[Web page edit records]

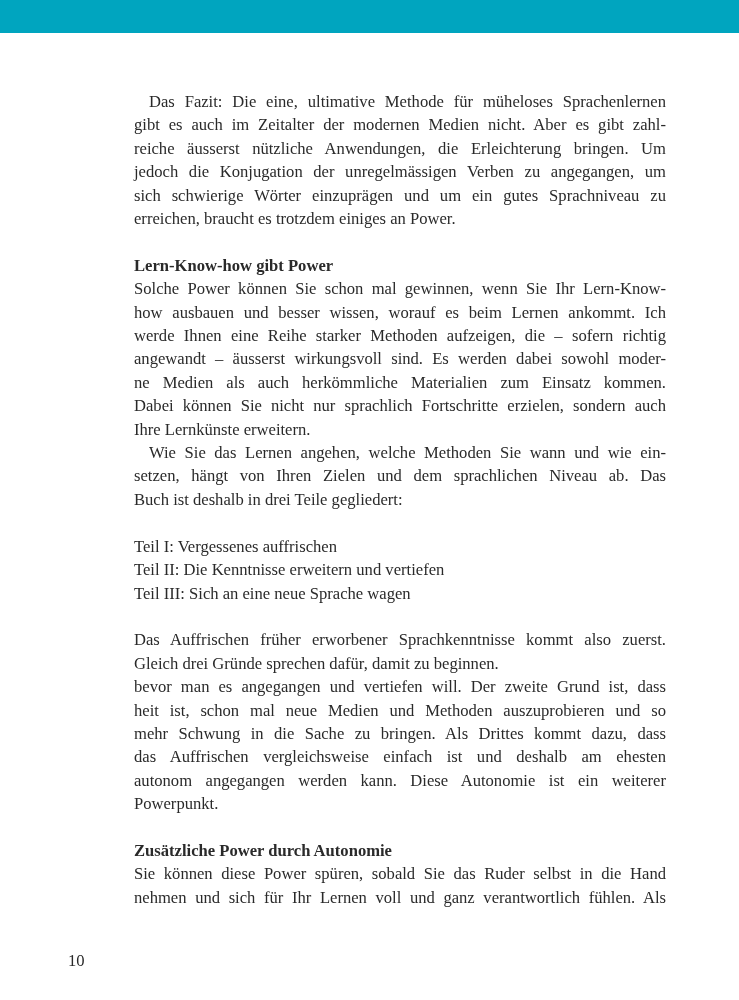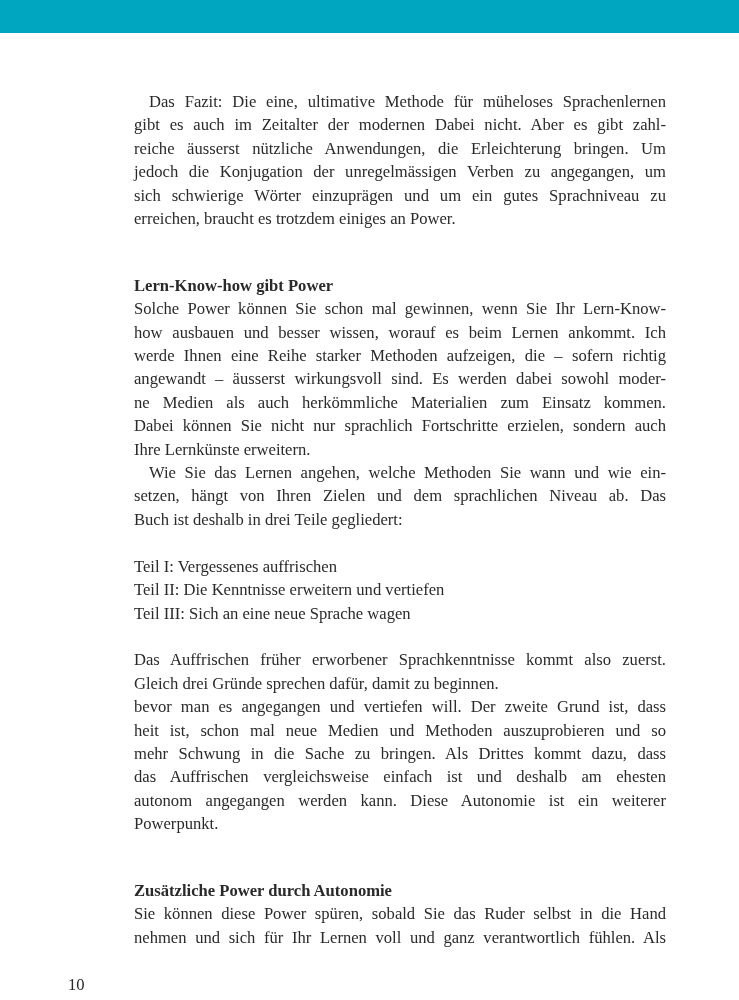--- a/index.html
+++ b/index.html
@@ -6,33 +6,33 @@
   body {
     width: 739px; height: 1000px; background: #ffffff; position: relative; overflow: hidden;
     font-family: "Liberation Serif", "DejaVu Serif", serif; color: #2a2a2a;
   }
   .header-bar { position: absolute; left: 0; top: 0; width: 739px; height: 33px; background: #00a5bf; }
   .content { position: absolute; left: 134px; top: 90px; width: 532px; font-size: 16.6px; line-height: 23.4px; }
   .line { display: block; white-space: nowrap; text-align: justify; text-align-last: justify; }
   .line.last { text-align-last: left; }
   .indent { padding-left: 15px; }
   .gap { height: 23.4px; }
-  .heading { font-weight: bold; display: block; margin-top: 20px; }
-  .page-number { position: absolute; left: 68px; top: 951px; font-size: 16.6px; margin-top: 24px; }
+  .heading { font-weight: bold; display: block; }
+  .page-number { position: absolute; left: 68px; top: 951px; font-size: 16.6px; }
 </style>
 </head>
 <body>
 
 <div class="header-bar"></div>
 
 <div class="content">
 
   <div>
     <span class="line indent">Das Fazit: Die eine, ultimative Methode für müheloses Sprachenlernen</span>
-    <span class="line">gibt es auch im Zeitalter der modernen Dabei nicht. Aber es gibt zahl-</span>
+    <span class="line">gibt es auch im Zeitalter der modernen Medien nicht. Aber es gibt zahl-</span>
     <span class="line">reiche äusserst nützliche Anwendungen, die Erleichterung bringen. Um</span>
     <span class="line">jedoch die Konjugation der unregelmässigen Verben zu angegangen, um</span>
     <span class="line">sich schwierige Wörter einzuprägen und um ein gutes Sprachniveau zu</span>
     <span class="line last">erreichen, braucht es trotzdem einiges an Power.</span>
   </div>
   <div class="gap"></div>
 
   <span class="heading">Lern-Know-how gibt Power</span>
 
   <div>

§ Assignment
Each line above with the word "align" must be returned.

§ The answer
   .line { display: block; white-space: nowrap; text-align: justify; text-align-last: justify; }
   .line.last { text-align-last: left; }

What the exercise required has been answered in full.